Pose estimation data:
•••

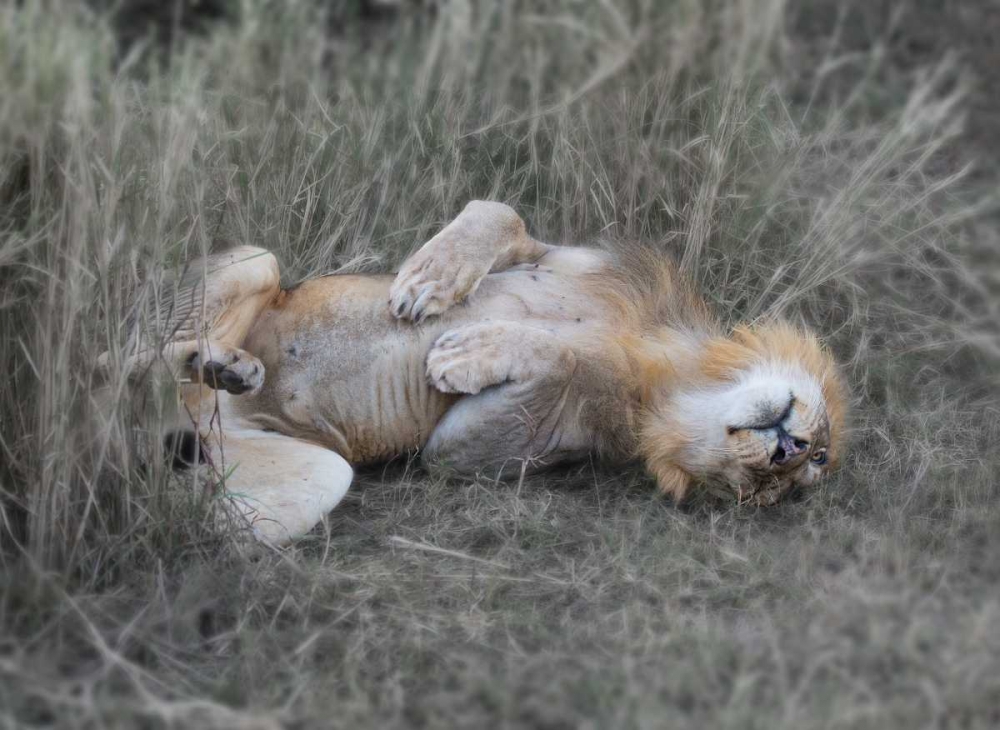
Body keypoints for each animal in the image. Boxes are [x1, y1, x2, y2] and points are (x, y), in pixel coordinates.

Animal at [109, 201, 847, 544]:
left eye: (770, 491)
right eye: (820, 455)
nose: (788, 450)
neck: (666, 369)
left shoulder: (486, 450)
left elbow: (565, 358)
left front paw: (463, 352)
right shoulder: (560, 252)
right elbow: (500, 213)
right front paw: (427, 282)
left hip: (312, 479)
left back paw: (180, 415)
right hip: (254, 261)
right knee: (117, 356)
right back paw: (219, 362)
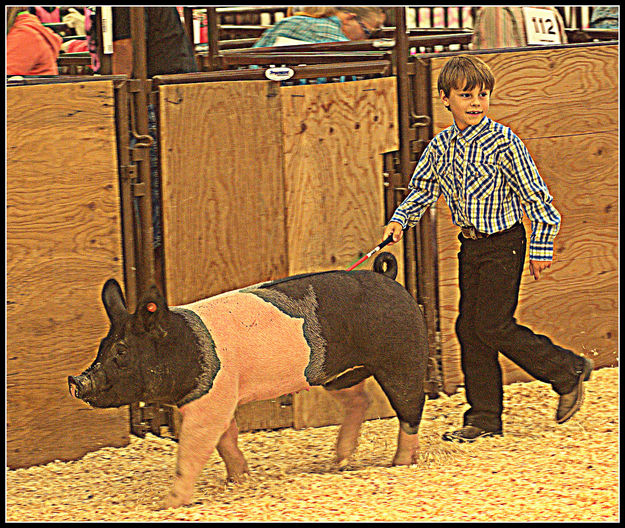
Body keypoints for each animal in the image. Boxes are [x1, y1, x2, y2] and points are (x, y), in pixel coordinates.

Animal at [68, 254, 428, 510]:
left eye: (122, 351)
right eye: (102, 346)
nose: (76, 380)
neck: (186, 347)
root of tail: (389, 278)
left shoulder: (212, 400)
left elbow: (193, 450)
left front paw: (166, 505)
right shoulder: (219, 399)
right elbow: (226, 440)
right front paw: (239, 479)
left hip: (403, 357)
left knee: (410, 409)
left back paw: (399, 463)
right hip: (338, 375)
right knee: (360, 401)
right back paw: (339, 461)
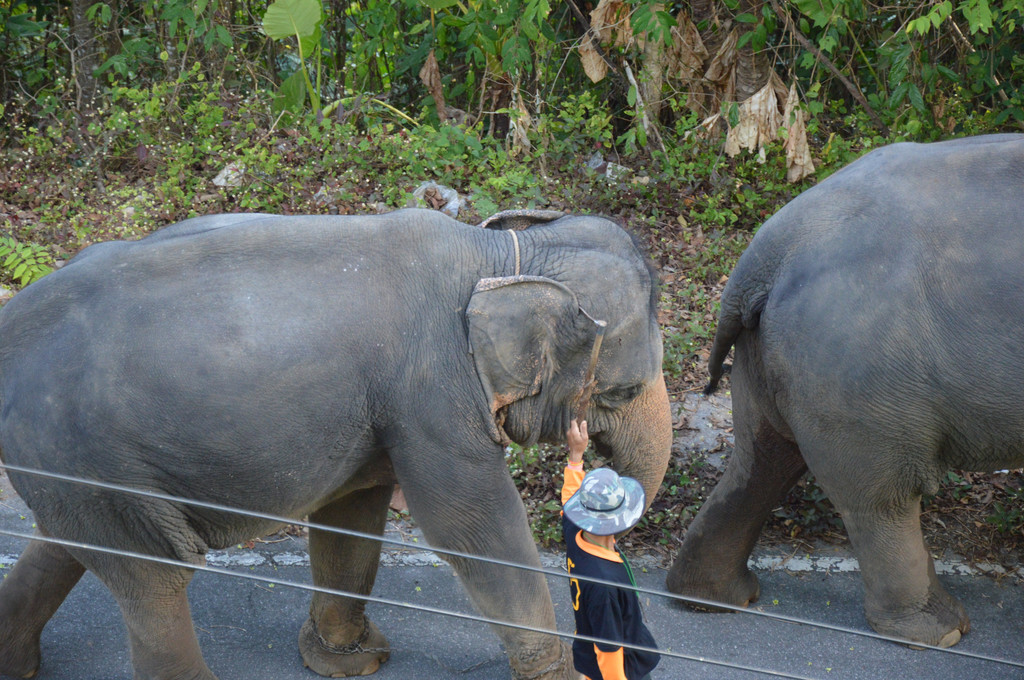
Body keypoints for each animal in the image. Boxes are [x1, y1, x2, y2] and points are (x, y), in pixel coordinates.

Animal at [0, 209, 671, 675]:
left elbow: (351, 511)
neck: (495, 255)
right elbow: (470, 526)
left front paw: (349, 662)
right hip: (85, 455)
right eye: (621, 392)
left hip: (79, 468)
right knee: (155, 580)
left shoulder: (379, 412)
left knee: (67, 544)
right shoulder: (434, 394)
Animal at [663, 133, 1024, 647]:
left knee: (762, 460)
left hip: (786, 358)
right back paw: (940, 632)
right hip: (860, 370)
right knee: (883, 497)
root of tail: (767, 253)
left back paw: (712, 599)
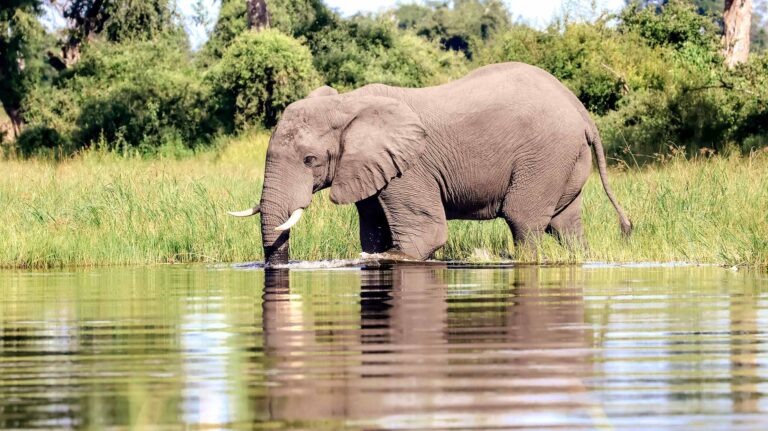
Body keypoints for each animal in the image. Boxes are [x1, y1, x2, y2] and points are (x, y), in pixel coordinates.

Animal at [229, 62, 632, 265]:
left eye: (311, 160)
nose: (275, 267)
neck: (348, 103)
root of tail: (580, 110)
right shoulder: (369, 169)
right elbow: (373, 228)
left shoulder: (409, 169)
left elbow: (424, 236)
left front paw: (386, 256)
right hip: (565, 160)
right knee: (566, 225)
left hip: (545, 156)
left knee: (524, 221)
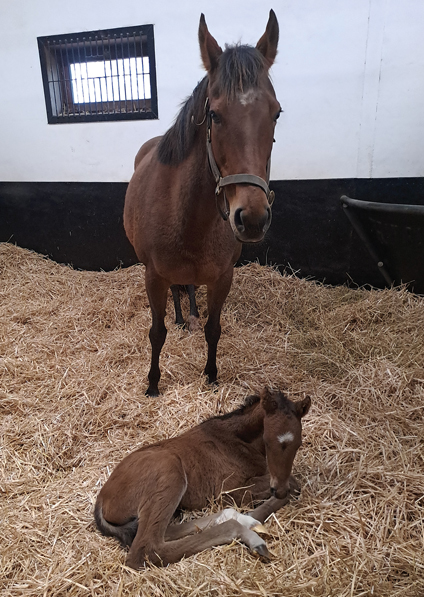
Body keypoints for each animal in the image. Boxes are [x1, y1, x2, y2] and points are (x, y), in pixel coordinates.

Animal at [94, 388, 310, 564]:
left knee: (164, 531)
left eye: (298, 443)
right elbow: (294, 482)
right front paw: (252, 516)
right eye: (267, 441)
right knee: (147, 550)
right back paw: (247, 532)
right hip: (169, 471)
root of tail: (101, 500)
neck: (235, 440)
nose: (279, 491)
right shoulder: (228, 490)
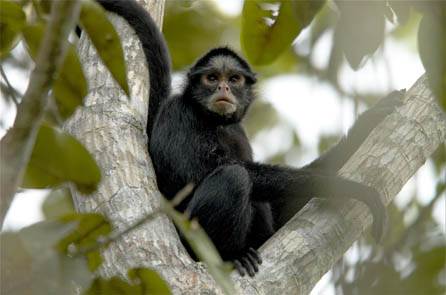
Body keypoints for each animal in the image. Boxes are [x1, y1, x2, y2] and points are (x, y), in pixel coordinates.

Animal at [95, 0, 404, 278]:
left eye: (234, 79)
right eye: (211, 78)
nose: (223, 88)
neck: (216, 123)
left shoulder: (238, 130)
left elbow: (281, 207)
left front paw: (367, 123)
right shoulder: (178, 112)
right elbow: (201, 173)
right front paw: (350, 188)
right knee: (235, 177)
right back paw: (230, 257)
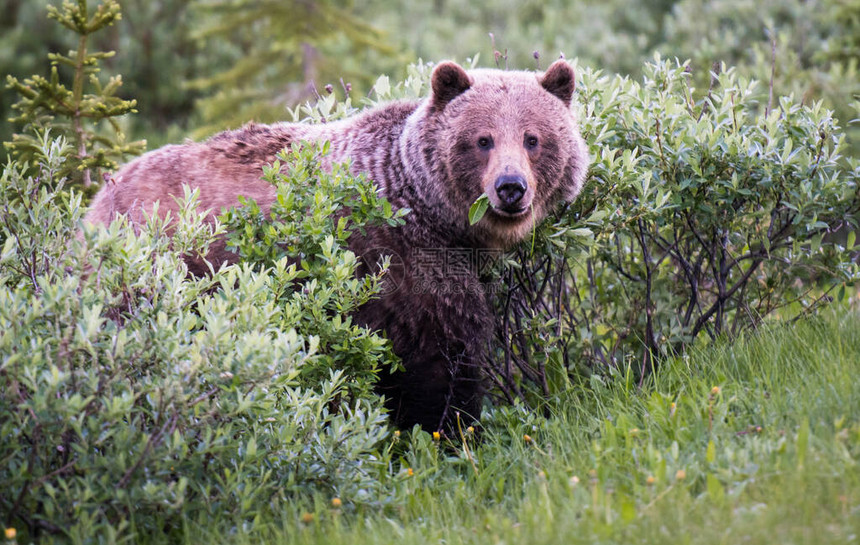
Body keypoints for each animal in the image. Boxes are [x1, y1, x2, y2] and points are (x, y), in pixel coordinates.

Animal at [85, 59, 592, 432]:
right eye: (482, 139)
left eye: (533, 138)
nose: (510, 188)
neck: (429, 210)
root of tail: (96, 200)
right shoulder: (403, 264)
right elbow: (442, 358)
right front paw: (450, 431)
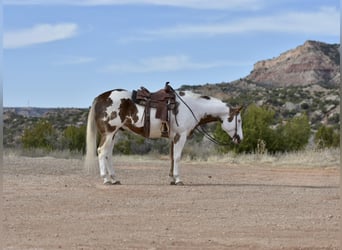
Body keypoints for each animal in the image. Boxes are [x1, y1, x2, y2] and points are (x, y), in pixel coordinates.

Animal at [84, 85, 243, 185]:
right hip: (109, 133)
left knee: (108, 154)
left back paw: (114, 179)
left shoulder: (173, 138)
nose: (240, 139)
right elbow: (177, 157)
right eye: (239, 120)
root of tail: (100, 97)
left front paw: (172, 179)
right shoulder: (180, 136)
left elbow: (172, 158)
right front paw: (178, 179)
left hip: (113, 134)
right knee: (101, 151)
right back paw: (106, 179)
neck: (192, 107)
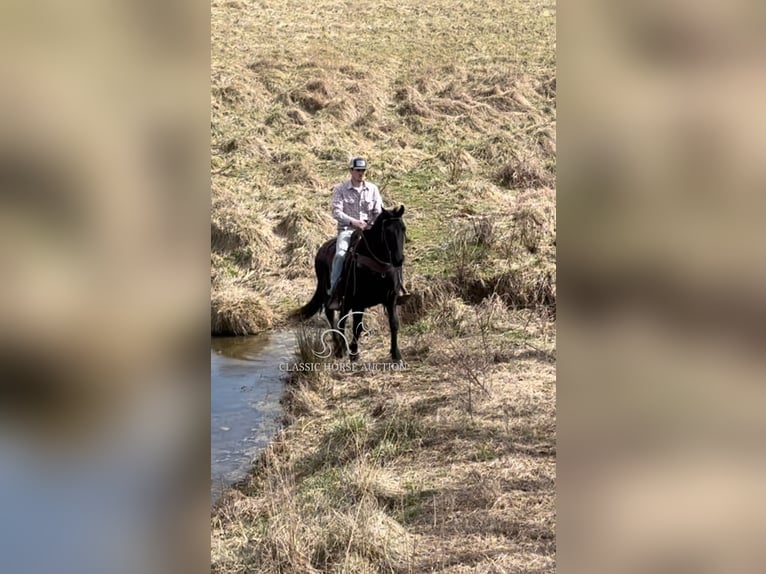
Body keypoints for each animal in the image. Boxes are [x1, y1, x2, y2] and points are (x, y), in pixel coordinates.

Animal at [296, 206, 408, 360]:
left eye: (403, 228)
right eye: (387, 231)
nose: (398, 260)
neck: (377, 268)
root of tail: (321, 249)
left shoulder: (391, 299)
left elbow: (394, 323)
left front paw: (396, 353)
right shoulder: (358, 302)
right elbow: (357, 326)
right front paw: (354, 352)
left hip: (346, 300)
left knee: (339, 319)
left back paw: (341, 347)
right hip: (333, 294)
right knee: (332, 315)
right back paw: (339, 348)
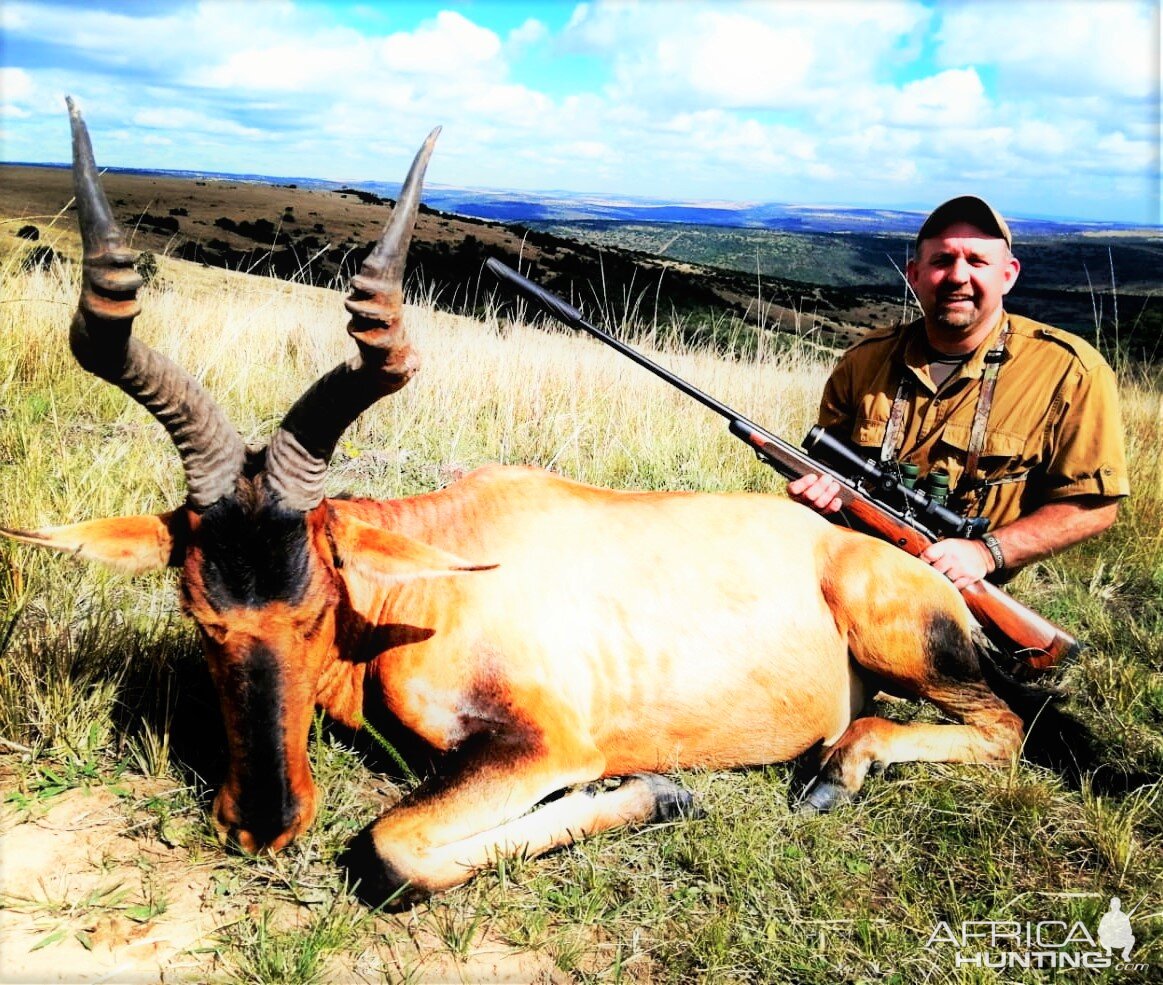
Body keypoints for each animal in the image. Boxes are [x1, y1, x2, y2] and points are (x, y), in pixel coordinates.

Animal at [2, 100, 1056, 907]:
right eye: (198, 611)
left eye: (315, 602)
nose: (262, 824)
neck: (435, 577)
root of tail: (918, 561)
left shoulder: (544, 743)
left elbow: (391, 849)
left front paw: (661, 790)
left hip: (909, 645)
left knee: (1002, 732)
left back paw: (835, 772)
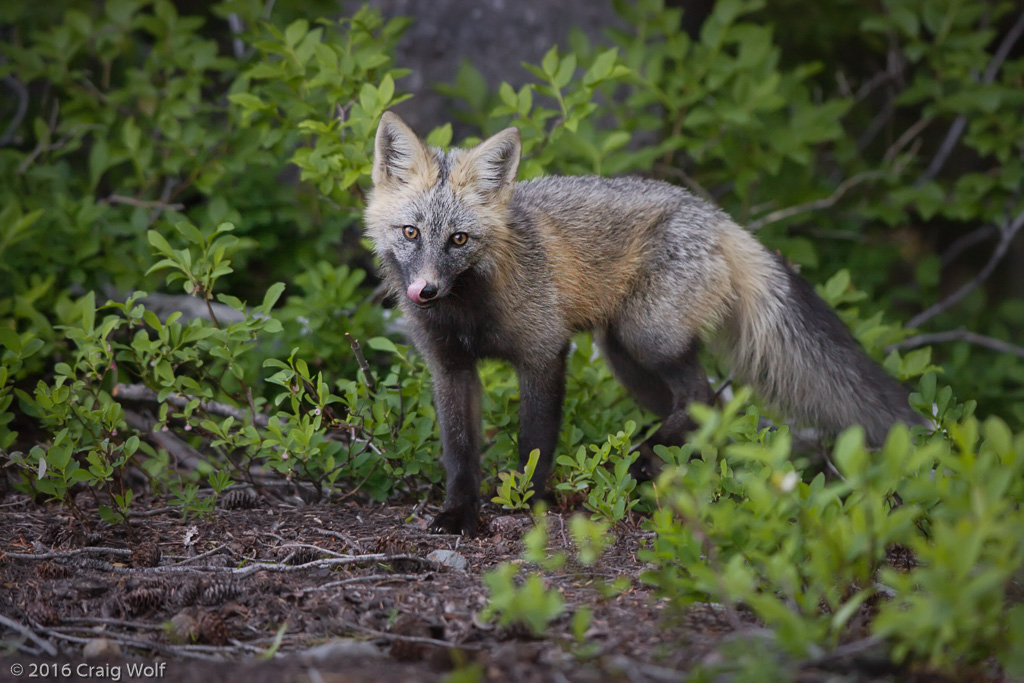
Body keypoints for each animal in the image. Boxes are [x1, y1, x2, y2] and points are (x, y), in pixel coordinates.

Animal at [368, 112, 929, 536]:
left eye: (459, 240)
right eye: (411, 232)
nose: (424, 292)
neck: (469, 310)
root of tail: (716, 216)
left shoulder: (544, 352)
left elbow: (535, 443)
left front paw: (529, 500)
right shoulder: (450, 366)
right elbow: (459, 450)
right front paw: (459, 512)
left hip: (647, 339)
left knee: (702, 397)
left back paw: (642, 460)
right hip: (625, 356)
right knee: (707, 410)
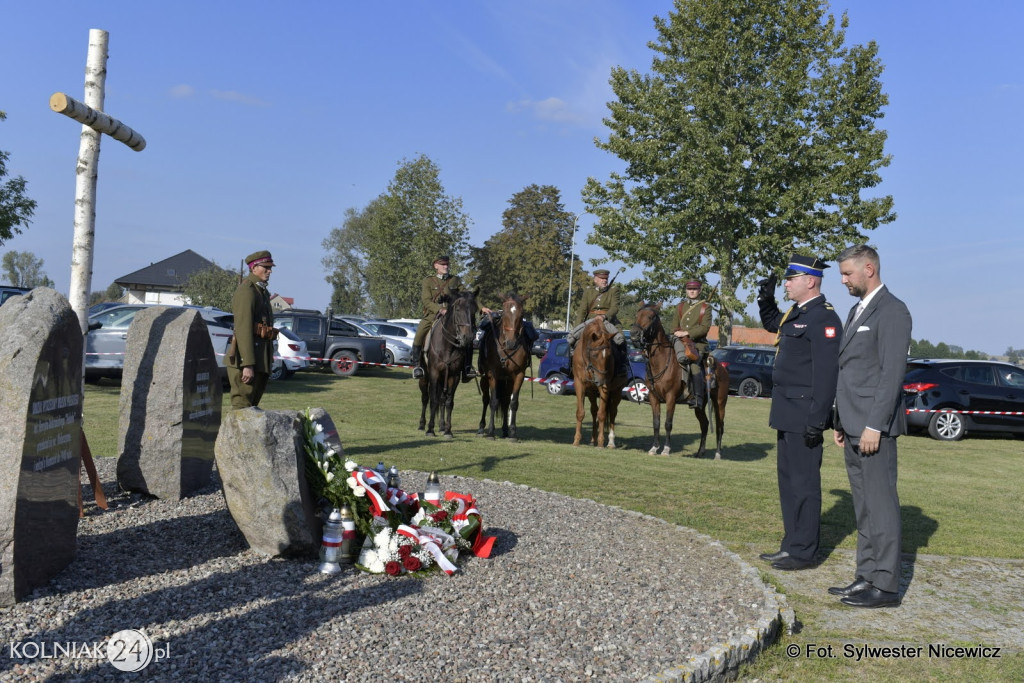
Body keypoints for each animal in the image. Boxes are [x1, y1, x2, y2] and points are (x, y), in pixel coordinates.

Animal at [415, 286, 479, 438]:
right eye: (458, 309)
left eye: (474, 310)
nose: (467, 337)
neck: (448, 346)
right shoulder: (434, 373)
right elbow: (433, 401)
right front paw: (430, 429)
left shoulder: (453, 376)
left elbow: (449, 402)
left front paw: (448, 430)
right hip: (425, 378)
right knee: (425, 398)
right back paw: (422, 424)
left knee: (442, 400)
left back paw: (442, 426)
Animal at [477, 290, 532, 440]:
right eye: (505, 313)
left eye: (522, 314)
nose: (511, 342)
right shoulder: (493, 375)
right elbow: (493, 401)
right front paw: (491, 432)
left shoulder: (519, 375)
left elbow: (513, 403)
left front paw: (513, 432)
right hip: (485, 378)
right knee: (485, 399)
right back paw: (482, 426)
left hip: (507, 381)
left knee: (506, 401)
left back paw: (505, 430)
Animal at [573, 319, 626, 448]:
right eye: (594, 355)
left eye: (609, 355)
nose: (600, 380)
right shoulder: (580, 384)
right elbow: (581, 412)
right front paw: (576, 440)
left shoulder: (605, 387)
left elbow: (602, 414)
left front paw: (601, 442)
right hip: (591, 391)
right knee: (594, 411)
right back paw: (593, 439)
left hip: (617, 392)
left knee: (612, 412)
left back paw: (611, 442)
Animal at [630, 305, 729, 458]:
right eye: (637, 315)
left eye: (650, 317)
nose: (634, 334)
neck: (661, 362)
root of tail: (722, 369)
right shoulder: (653, 397)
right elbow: (656, 423)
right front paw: (654, 448)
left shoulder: (671, 398)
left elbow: (668, 423)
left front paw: (666, 449)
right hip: (699, 406)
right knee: (705, 424)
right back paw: (700, 452)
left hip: (720, 403)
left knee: (719, 426)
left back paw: (717, 454)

•••

Instructions to follow: If a line of the records contains the word "root", count it; give only the total.

Written reply: 10